После обеда Никифор Иванович, порывшись в неуклюжем комоде, вытащил старые тетради с сочинениями Николая Мартынова и опять потекли воспоминания.

В 8 часов Мартынов сказал:

— Эх, хорошо у вас, домине! Построил бы я себе здесь кущу.

— Да вы где остановились?

— В номерах на Бронной.

— Так перебирайтесь ко мне.

— Ну, вот еще!

— И слушать не хочу! Не огорчайте старика!..

В 9 часов Мартынов привез свой облезлый чемодан с Бронной и заявил, «что теперь умирать не надо: вот как хорошо!»

Опять пили чай. Никифор Иванович говорил, что у него теперь в сердце «жаворонки поют», а Мартынов доказывал, что у него, Никифора Ивановича Сокольского «душа голубого цвета».

В полночь Фадеевна постелила гостю постель.

Во втором часу собеседники пожелали друг другу спокойно ночи.
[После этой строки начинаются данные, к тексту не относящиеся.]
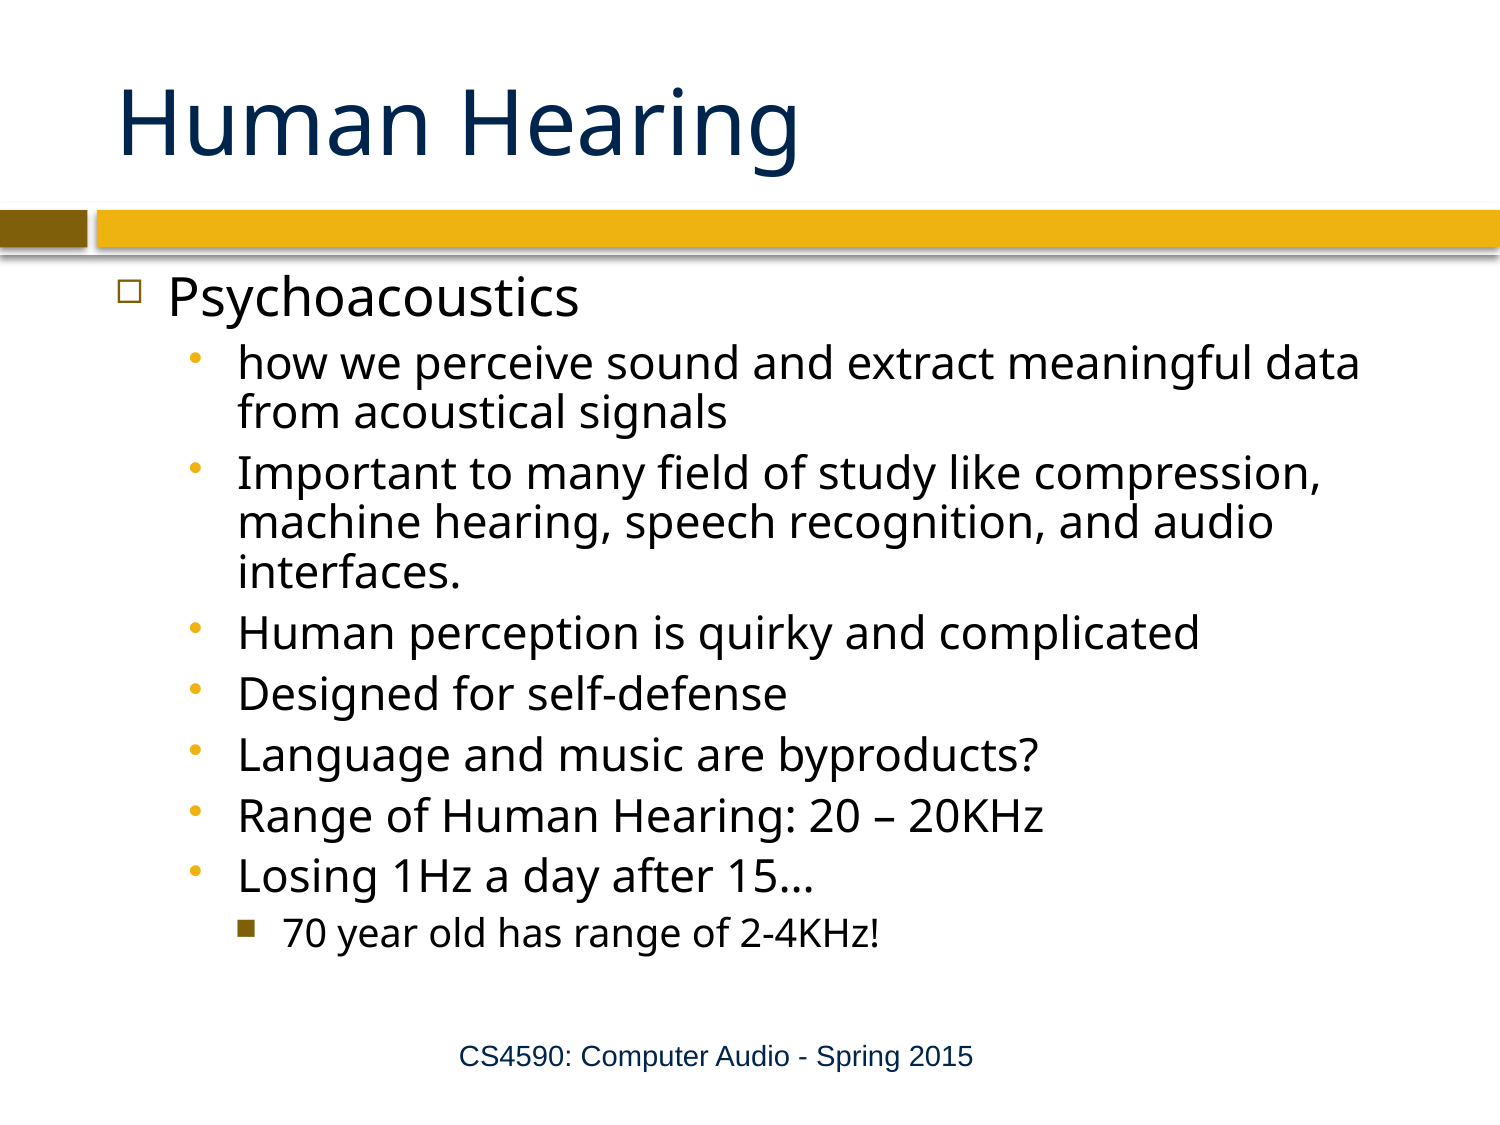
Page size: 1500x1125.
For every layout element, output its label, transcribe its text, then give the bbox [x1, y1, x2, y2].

footer CS4590: Computer Audio - Spring 2015 [99, 1024, 990, 1085]
title Human Hearing [100, 37, 1438, 200]
list Psychoacoustics how we perceive sound and extract meaningful data from acoustical signals Important to many field of study like compression, machine hearing, speech recognition, and audio interfaces. Human perception is quirky and complicated Designed for self-defense Language and music are byproducts? Range of Human Hearing: 20 – 20KHz Losing 1Hz a day after 15… 70 year old has range of 2-4KHz! [100, 262, 1438, 1000]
В третьем часу они еще стояли в дверях и разговаривали: Мартынов рассказывал о своей жизни в уфимской глуши. В четыре часа оба улеглись, и Мартынов из соседней комнаты развивал план, по которому Никифор Иванович должен отправиться с ним в уфимскую губернию и прожить там лето, — «а еще лучше, несколько лет… Заберем и Фадеевну!»
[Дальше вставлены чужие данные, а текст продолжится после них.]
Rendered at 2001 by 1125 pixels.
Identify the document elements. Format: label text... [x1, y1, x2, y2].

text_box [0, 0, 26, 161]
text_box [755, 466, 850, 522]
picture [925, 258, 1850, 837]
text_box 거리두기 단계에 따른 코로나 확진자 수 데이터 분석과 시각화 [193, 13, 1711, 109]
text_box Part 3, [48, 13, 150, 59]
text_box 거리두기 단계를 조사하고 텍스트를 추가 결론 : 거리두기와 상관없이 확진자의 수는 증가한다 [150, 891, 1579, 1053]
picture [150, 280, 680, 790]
В пять часов Мартынов говорил ворочающемуся с боку на бок Никифору Ивановичу:

— Слушайте, домине… вы спите?

— Нет.

— Вот вы говорили мне, что у вас нет теперь сына. Обмозгуйте следующее: так как вы и в меня вложили часть своей души, и я в некотором смысле – ваше духовное детище, то у вас есть резон причислить меня к сыновнему лику, а у меня есть резон быть вам вместо сына, или хотя бы, так сказать, суррогатом оного.

— Нет, лучше сына, больше сына. Роднее сына! – сказал трепетным от волнения голосом Никифор Иванович, и в тоне его прозвучало что-то особенно торжественное и проникновенное.

— А все-таки мне сегодня надо бы побывать по меньшей мере в двух домах, — бормотал Мартынов, засыпая около 6-ти утра на перине, которую стащила для гостя со своей собственной постели признательная Фадеевна.

Николай Тимковский.
«Повести и рассказы». Книга II, 1901 г.